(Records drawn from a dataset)
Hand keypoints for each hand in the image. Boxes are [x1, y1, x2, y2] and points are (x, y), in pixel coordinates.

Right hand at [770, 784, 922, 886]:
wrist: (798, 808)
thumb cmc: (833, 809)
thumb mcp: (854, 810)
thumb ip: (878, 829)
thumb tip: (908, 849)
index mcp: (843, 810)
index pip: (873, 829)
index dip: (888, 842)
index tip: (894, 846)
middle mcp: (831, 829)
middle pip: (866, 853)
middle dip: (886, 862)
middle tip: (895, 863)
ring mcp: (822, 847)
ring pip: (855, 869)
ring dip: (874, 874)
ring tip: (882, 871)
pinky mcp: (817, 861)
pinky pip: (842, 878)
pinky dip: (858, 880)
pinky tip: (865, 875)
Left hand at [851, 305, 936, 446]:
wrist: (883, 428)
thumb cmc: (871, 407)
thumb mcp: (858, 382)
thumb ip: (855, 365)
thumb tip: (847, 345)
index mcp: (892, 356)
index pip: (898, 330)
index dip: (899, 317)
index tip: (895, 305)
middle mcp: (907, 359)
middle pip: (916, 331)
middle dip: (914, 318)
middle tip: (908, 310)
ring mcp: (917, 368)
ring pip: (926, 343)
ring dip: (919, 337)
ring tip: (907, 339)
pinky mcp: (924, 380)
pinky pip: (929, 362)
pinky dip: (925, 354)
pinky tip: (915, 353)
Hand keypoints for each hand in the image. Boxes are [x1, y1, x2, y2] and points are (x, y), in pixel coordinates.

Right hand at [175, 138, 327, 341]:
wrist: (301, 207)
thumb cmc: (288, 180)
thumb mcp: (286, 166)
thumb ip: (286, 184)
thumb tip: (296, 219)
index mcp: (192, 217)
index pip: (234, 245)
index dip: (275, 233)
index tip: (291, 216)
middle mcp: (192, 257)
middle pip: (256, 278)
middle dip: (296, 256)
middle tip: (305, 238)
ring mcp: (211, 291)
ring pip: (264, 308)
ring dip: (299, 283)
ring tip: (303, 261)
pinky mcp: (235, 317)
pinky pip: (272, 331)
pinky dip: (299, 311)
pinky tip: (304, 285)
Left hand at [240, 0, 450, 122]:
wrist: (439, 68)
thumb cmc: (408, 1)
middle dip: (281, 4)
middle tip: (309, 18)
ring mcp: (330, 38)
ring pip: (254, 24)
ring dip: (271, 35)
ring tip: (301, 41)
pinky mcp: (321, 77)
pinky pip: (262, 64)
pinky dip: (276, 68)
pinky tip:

EXERCISE DIRECTIONS >> Begin at the first line of the entries above and copy every line exactly, ending with the line that contains "middle mcp: (831, 829)".

ANSWER SPACE >>
Hand keypoints for each hand in the image. Boxes are [x1, y1, x2, y2] and points are (x, y), in pixel coordinates.

Right hand at [770, 784, 922, 886]:
wrist: (798, 808)
thumb cmc: (833, 809)
thumb mcp: (854, 810)
thumb ip: (878, 829)
thumb tip: (908, 849)
index mcp: (843, 810)
index pip: (873, 829)
index dip: (888, 842)
index tip: (894, 846)
middle mcp: (831, 829)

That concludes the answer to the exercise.